Lastly, implementing metrics that track node review performance and its correlation with Service Level Objectives (SLOs) would increase our confidence in this area.
Bart: We recently had a guest, Matt Duggan, who suggested that Kubernetes should offer an LTS (long-term support) version to address upgrade challenges. Based on the work you've done at Adevinta, do you agree with this perspective?
Tanat: Having LTS is a good option because different companies have different needs and priorities, and not everyone has time to invest in upgrade mechanisms. EKS now also has an LTS offer with increased costs. However, I personally still prefer ensuring frequent upgrades because we were stuck in the past. With the new pace of Kubernetes versions coming out every four months, it's better to get familiar with the upgrade process and mature your tooling and post-mortem process to keep up. One middle ground that my team and I have been working on is called Double Jump, where we upgrade version to version at the same time. This means upgrading, for example, from 1.30 to 1.32 with only one effort, which is possible by using Karpenter, as I mentioned in another blog post.

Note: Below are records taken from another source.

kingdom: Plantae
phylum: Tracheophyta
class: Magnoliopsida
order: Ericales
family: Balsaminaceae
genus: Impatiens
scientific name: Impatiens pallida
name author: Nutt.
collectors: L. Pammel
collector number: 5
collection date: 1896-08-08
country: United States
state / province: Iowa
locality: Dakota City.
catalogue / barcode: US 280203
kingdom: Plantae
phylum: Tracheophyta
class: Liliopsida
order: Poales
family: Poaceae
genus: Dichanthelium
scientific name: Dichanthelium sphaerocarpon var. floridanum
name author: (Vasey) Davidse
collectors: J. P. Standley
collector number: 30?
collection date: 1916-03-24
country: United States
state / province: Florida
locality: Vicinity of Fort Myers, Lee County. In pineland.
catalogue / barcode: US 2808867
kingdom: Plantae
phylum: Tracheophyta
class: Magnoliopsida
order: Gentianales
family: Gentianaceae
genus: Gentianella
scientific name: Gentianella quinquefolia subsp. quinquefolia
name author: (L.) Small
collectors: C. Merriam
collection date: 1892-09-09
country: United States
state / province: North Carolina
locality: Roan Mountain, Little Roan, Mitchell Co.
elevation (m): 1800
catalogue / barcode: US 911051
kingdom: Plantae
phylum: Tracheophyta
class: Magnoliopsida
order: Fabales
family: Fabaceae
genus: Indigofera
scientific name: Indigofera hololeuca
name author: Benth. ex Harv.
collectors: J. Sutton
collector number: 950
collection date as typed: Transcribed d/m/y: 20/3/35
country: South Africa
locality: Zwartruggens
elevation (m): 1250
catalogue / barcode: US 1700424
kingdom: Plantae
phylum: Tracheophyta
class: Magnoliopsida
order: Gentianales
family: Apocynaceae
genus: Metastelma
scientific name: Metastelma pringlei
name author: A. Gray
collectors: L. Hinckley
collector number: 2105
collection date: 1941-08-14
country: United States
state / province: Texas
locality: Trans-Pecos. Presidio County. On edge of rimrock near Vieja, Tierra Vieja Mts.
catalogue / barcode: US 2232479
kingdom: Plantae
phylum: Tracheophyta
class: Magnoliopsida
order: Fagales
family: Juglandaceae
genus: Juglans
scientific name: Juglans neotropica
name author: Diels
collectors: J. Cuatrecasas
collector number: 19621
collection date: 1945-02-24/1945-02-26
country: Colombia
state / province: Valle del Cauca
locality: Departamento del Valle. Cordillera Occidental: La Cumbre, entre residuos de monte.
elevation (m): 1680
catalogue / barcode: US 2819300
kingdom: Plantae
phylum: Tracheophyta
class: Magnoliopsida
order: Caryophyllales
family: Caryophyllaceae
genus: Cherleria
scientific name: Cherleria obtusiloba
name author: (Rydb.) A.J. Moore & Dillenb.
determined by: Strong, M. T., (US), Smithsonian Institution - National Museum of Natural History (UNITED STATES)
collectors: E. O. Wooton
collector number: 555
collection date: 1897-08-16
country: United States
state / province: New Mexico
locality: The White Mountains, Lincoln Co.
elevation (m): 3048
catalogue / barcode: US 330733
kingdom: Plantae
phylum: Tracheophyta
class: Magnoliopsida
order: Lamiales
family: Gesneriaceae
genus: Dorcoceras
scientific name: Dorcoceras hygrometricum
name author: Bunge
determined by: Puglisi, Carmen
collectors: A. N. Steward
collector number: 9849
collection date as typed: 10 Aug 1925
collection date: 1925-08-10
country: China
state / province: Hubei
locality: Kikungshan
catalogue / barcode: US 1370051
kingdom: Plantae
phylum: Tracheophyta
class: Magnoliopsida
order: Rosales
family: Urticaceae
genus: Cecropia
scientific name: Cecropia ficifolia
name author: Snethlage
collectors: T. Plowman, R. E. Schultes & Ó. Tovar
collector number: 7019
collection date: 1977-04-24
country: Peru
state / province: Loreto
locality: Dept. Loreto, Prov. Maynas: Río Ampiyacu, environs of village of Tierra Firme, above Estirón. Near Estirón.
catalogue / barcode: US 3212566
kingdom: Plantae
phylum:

Bart: You've written many good articles and shared your experience with the community. What drives you?
Tanat: I think it stems from my past, where I used to work in a much smaller company and was just an engineer who enjoyed reading blog posts from bigger companies with larger scale. How do they do things? Now that I get to work in one of these big platforms, it's my passion to share this with other people. It reminds me of myself in the past who wanted to read about such interesting stuff.
Bart: What's next for you?
Tanat: I still have many blog posts I want to write. Now I'm interested in AI and LLM, especially how they could help SREs in their day-to-day work. I will try to write about these topics as well.
Bart: Tanat Lokejaroenlarb suggests people can get in touch with him through professional networking platforms like LinkedIn or through the Adevinta tech blog where he has published articles such as "The Karpenter Effect".
Tanat: I'm around on LinkedIn, so ping me anytime.
Bart: I can definitely say from first-hand experience that it worked reaching out to connect with you. Thank you for your time and for sharing your knowledge with the community. I hope our paths will cross soon.
Tanat: Take care. Thank you so much, Bart. Cheers.